Exercise prompt -
Scan the records below and report how many lines contain the word "Francuska", giving the number by itself.

* * * * * * *

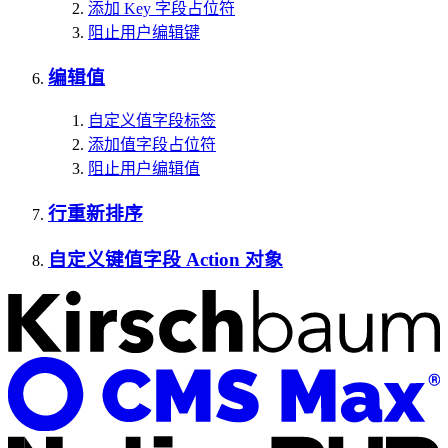
添加 Key 字段占位符
阻止用户编辑键
编辑值
自定义值字段标签
添加值字段占位符
阻止用户编辑值
行重新排序
自定义键值字段 Action 对象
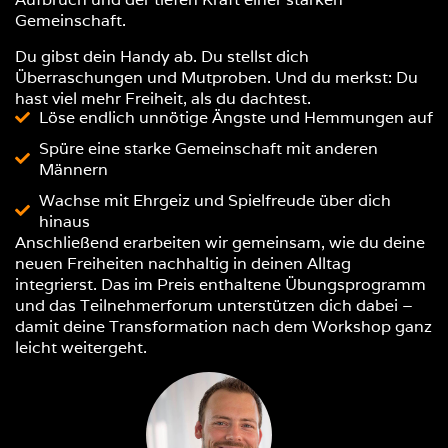
Gemeinschaft.
Du gibst dein Handy ab. Du stellst dich
Überraschungen und Mutproben. Und du merkst: Du
hast viel mehr Freiheit, als du dachtest.
Löse endlich unnötige Ängste und Hemmungen auf
Spüre eine starke Gemeinschaft mit anderen
Männern
Wachse mit Ehrgeiz und Spielfreude über dich
hinaus
Anschließend erarbeiten wir gemeinsam, wie du deine
neuen Freiheiten nachhaltig in deinen Alltag
integrierst. Das im Preis enthaltene Übungsprogramm
und das Teilnehmerforum unterstützen dich dabei –
damit deine Transformation nach dem Workshop ganz
leicht weitergeht.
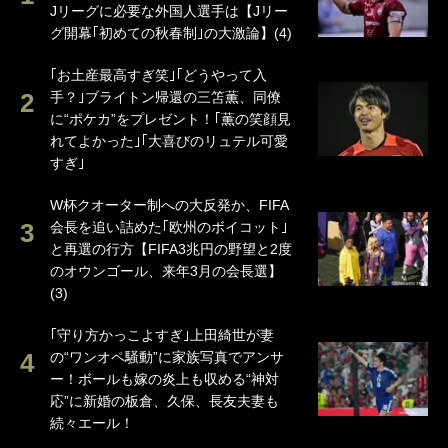
Jリーグに必要な外国人選手は【Jリー
グ開幕｢初めての秋春制｣の大激論】(4)
｢お土産最高すぎ笑｣｢どうやって入
手？｣ブライトン帰還の三笘薫、同僚
に“ポケカ”をプレゼント！｢薫の笑顔見
れてよかった｣｢大喜びのリュテル可愛
すぎ｣
W杯クオーター制への大反発か、FIFA
会長を追い詰めた｢欧州のボイコット｣
と再選の行方【FIFA3兆円の野望と2度
のオウンゴール、来年3月の会長選】
(3)
｢守り方かっこよすぎ｣上田綺世が妻
の“ワンオペ騒動”に家族写真でアンサ
ー！ボールも嫁の炎上も収める“神対
応”に新婚の板倉、久保、長友夫妻も
続々エール！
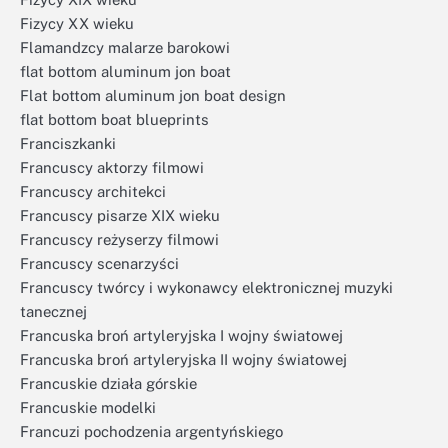
Fizycy XX wieku
Flamandzcy malarze barokowi
flat bottom aluminum jon boat
Flat bottom aluminum jon boat design
flat bottom boat blueprints
Franciszkanki
Francuscy aktorzy filmowi
Francuscy architekci
Francuscy pisarze XIX wieku
Francuscy reżyserzy filmowi
Francuscy scenarzyści
Francuscy twórcy i wykonawcy elektronicznej muzyki
tanecznej
Francuska broń artyleryjska I wojny światowej
Francuska broń artyleryjska II wojny światowej
Francuskie działa górskie
Francuskie modelki
Francuzi pochodzenia argentyńskiego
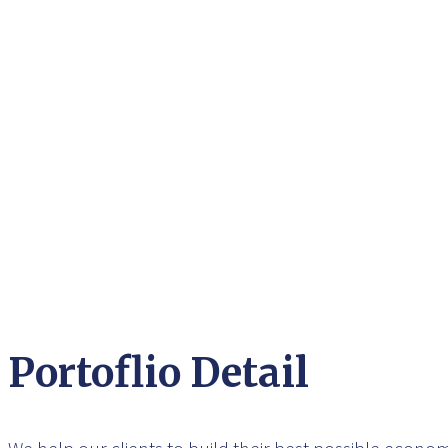
Portoflio Detail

* * * * * * *

Your solution -
2